== PROMPT ==
Every line of the data below must be output exactly, with images left out.
DATA SECTION: Begin
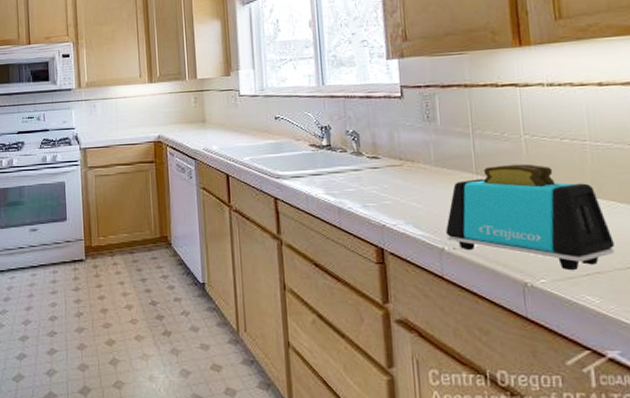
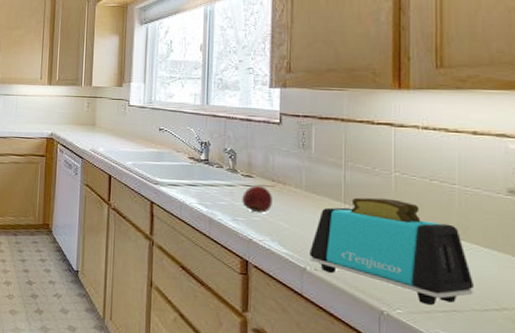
apple: none [370,167,403,196] -> present [242,186,272,214]

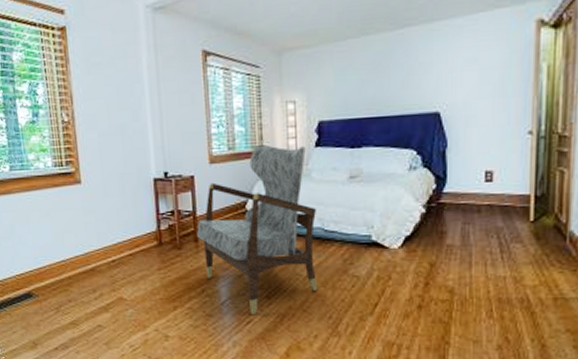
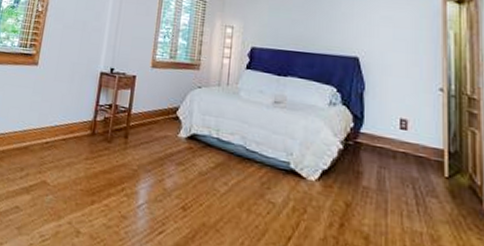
armchair: present [197,144,318,314] -> none [128,57,240,225]

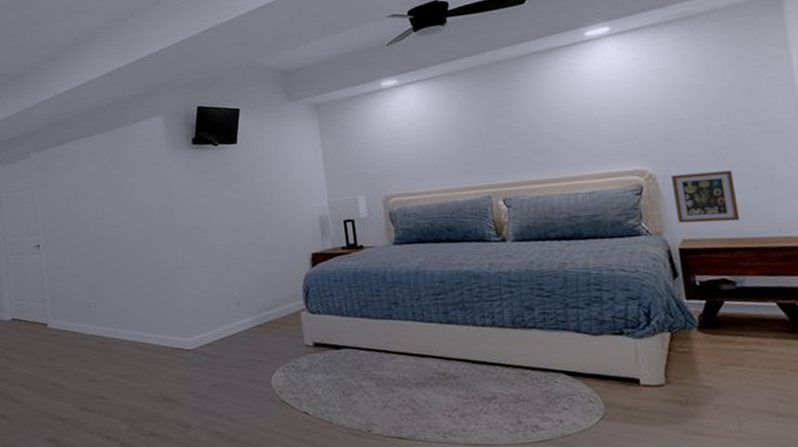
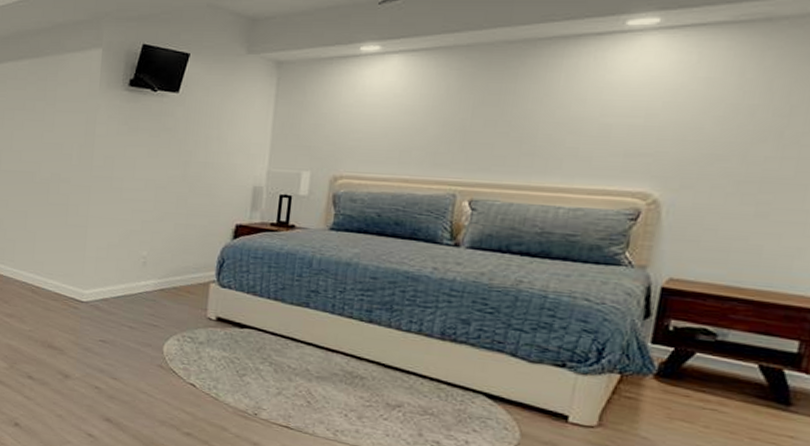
picture frame: present [671,170,740,223] -> none [670,205,758,268]

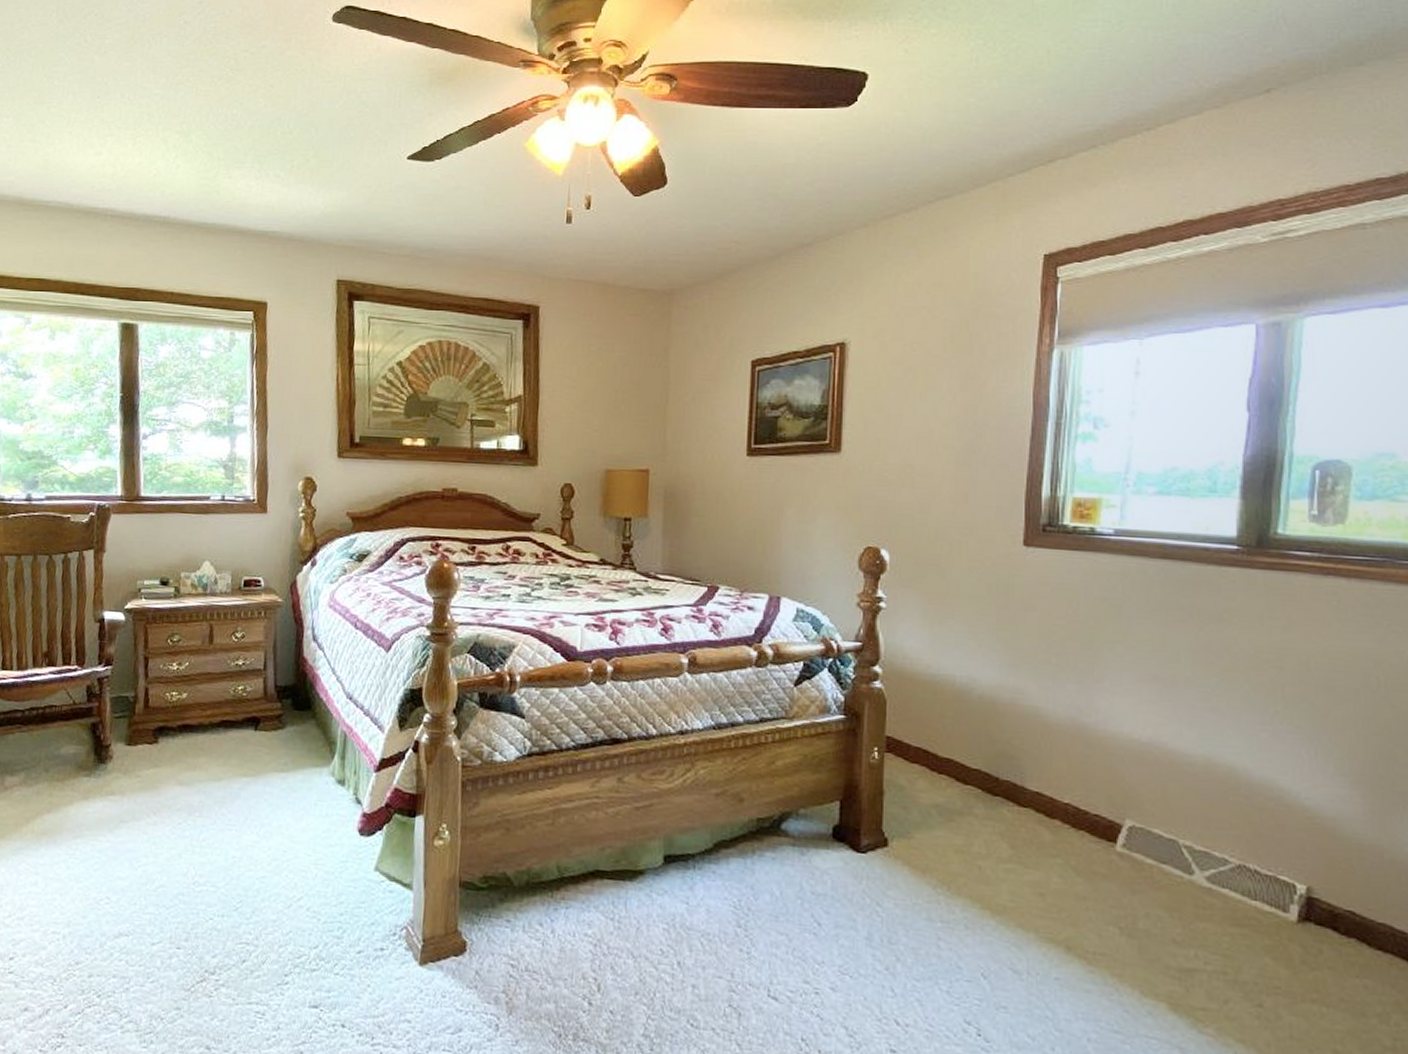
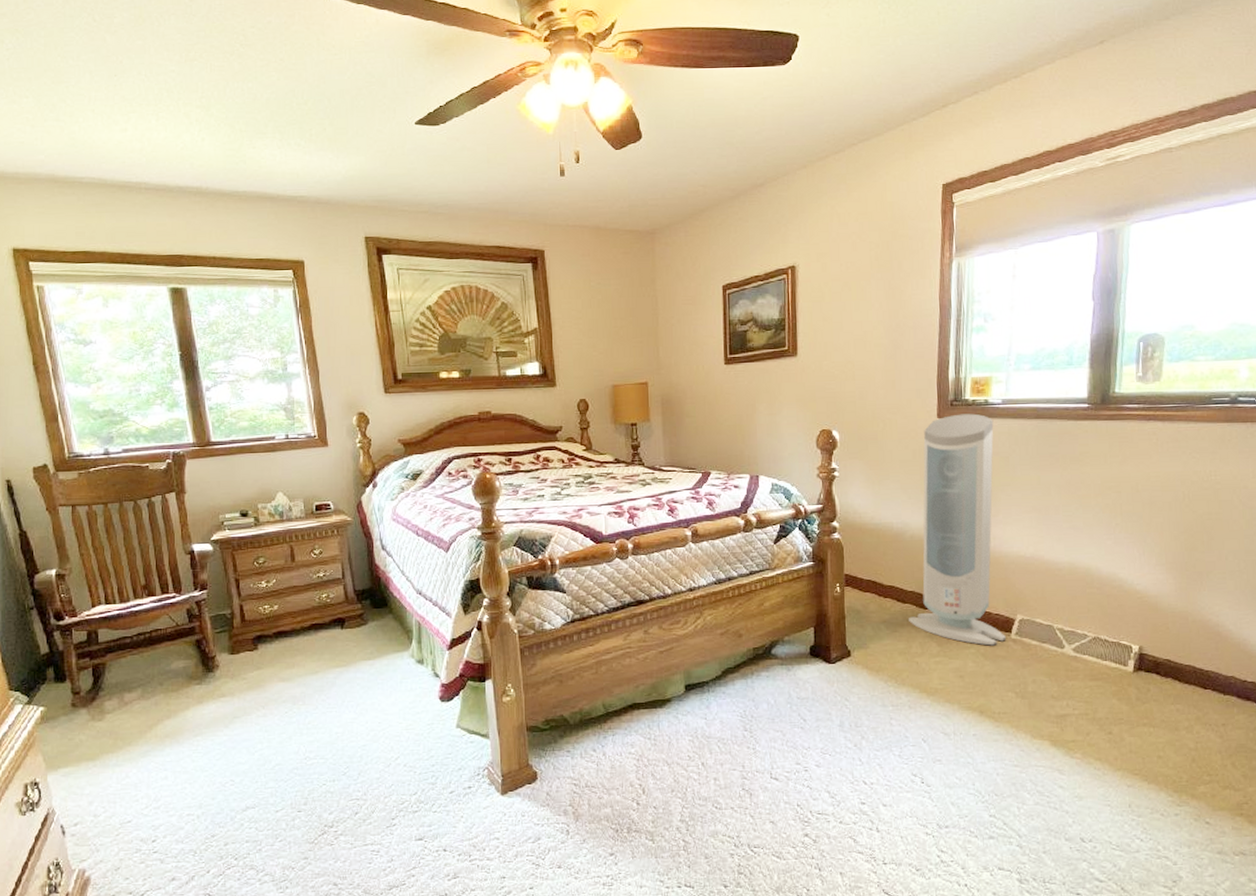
air purifier: none [971,543,1110,858] -> present [909,413,1007,646]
DATA SECTION: End
== REPLY TO THE TASK ==
apple: none [370,167,403,196] -> present [242,186,272,214]

armchair: present [197,144,318,314] -> none [128,57,240,225]

picture frame: present [671,170,740,223] -> none [670,205,758,268]

air purifier: none [971,543,1110,858] -> present [909,413,1007,646]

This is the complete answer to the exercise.